Source material:
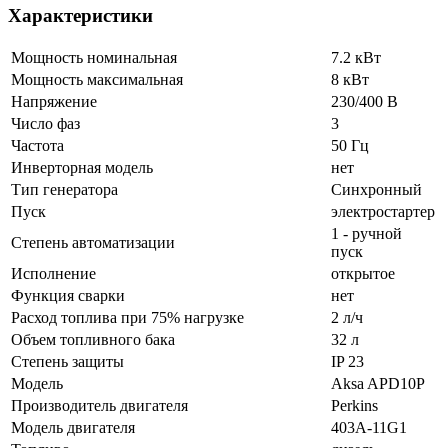
Характеристики
Мощность номинальная
7.2 кВт
Мощность максимальная
8 кВт
Напряжение
230/400 В
Число фаз
3
Частота
50 Гц
Инверторная модель
нет
Тип генератора
Синхронный
Пуск
электростартер
1 - ручной
Степень автоматизации
пуск
Исполнение
открытое
Функция сварки
нет
Расход топлива при 75% нагрузке
2 л/ч
Объем топливного бака
32 л
Степень защиты
IP 23
Модель
Aksa APD10P
Производитель двигателя
Perkins
Модель двигателя
403A-11G1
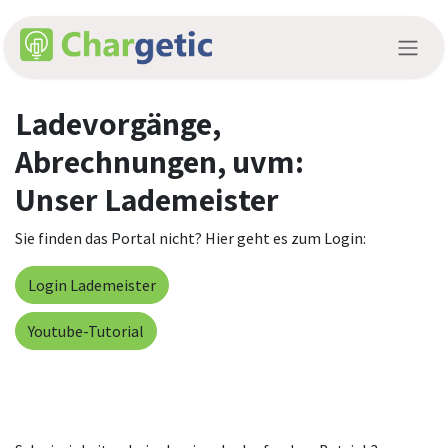
Skip to Content
Ladevorgänge,
Abrechnungen, uvm:
Unser Lademeister
Sie finden das Portal nicht? Hier geht es zum Login:
Login Lademeister
Youtube-Tutorial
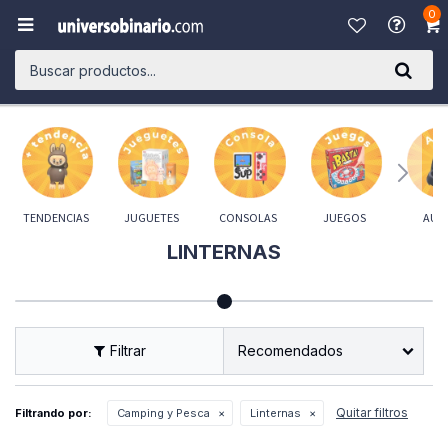
0

TENDENCIAS
JUGUETES
CONSOLAS
JUEGOS
AUD
LINTERNAS
Recomendados
Quitar filtros
Filtrando por:
Camping y Pesca
Linternas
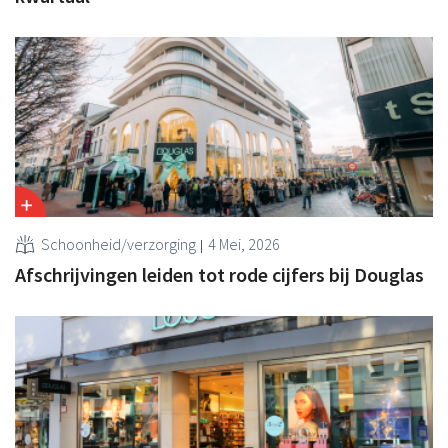
Schoonheid/verzorging
4 Mei, 2026
Afschrijvingen leiden tot rode cijfers bij Douglas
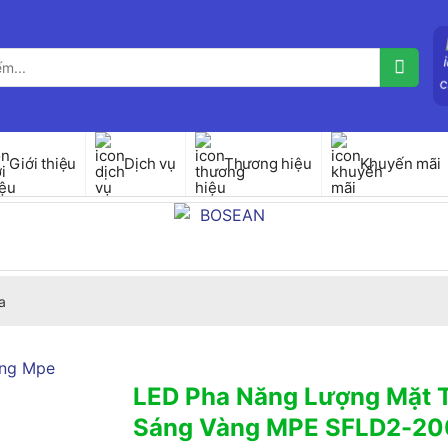
Giới thiệu
Dịch vụ
Thương hiệu
Khuyến mãi
a
LED Pha Năng Lượng Mặt 
Sáng Vàng MPE SFLD2-2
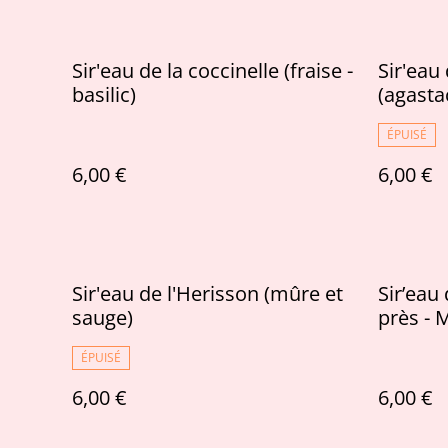
Sir'eau de la coccinelle (fraise -
Sir'eau
basilic)
(agasta
ÉPUISÉ
6,00 €
6,00 €
Sir'eau de l'Herisson (mûre et
Sir’eau 
sauge)
près - 
ÉPUISÉ
6,00 €
6,00 €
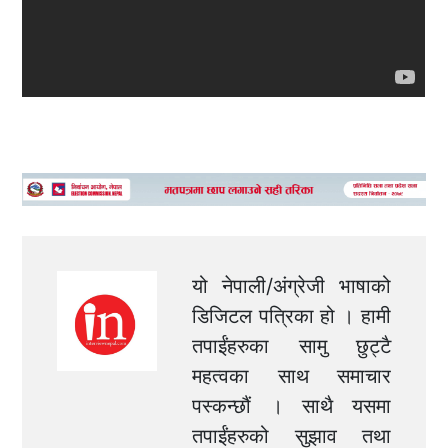
यो नेपाली/अंग्रेजी भाषाको
डिजिटल पत्रिका हो । हामी
तपाईंहरुका सामु छुट्टै
महत्वका साथ समाचार
पस्कन्छौं । साथै यसमा
तपाईंहरुको सुझाव तथा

Work request:
Please set down each line of the listing above word for word, skipping any pictures.

Written reply:
Характеристики
Мощность номинальная
7.2 кВт
Мощность максимальная
8 кВт
Напряжение
230/400 В
Число фаз
3
Частота
50 Гц
Инверторная модель
нет
Тип генератора
Синхронный
Пуск
электростартер
1 - ручной
Степень автоматизации
пуск
Исполнение
открытое
Функция сварки
нет
Расход топлива при 75% нагрузке
2 л/ч
Объем топливного бака
32 л
Степень защиты
IP 23
Модель
Aksa APD10P
Производитель двигателя
Perkins
Модель двигателя
403A-11G1
Skip to Content
Ladevorgänge,
Abrechnungen, uvm:
Unser Lademeister
Sie finden das Portal nicht? Hier geht es zum Login:
Login Lademeister
Youtube-Tutorial
0

TENDENCIAS
JUGUETES
CONSOLAS
JUEGOS
AUD
LINTERNAS
Recomendados
Quitar filtros
Filtrando por:
Camping y Pesca
Linternas
Schoonheid/verzorging
4 Mei, 2026
Afschrijvingen leiden tot rode cijfers bij Douglas
Giới thiệu
Dịch vụ
Thương hiệu
Khuyến mãi
a
LED Pha Năng Lượng Mặt 
Sáng Vàng MPE SFLD2-2
Sir'eau de la coccinelle (fraise -
Sir'eau
basilic)
(agasta
ÉPUISÉ
6,00 €
6,00 €
Sir'eau de l'Herisson (mûre et
Sir’eau 
sauge)
près - 
ÉPUISÉ
6,00 €
6,00 €
यो नेपाली/अंग्रेजी भाषाको
डिजिटल पत्रिका हो । हामी
तपाईंहरुका सामु छुट्टै
महत्वका साथ समाचार
पस्कन्छौं । साथै यसमा
तपाईंहरुको सुझाव तथा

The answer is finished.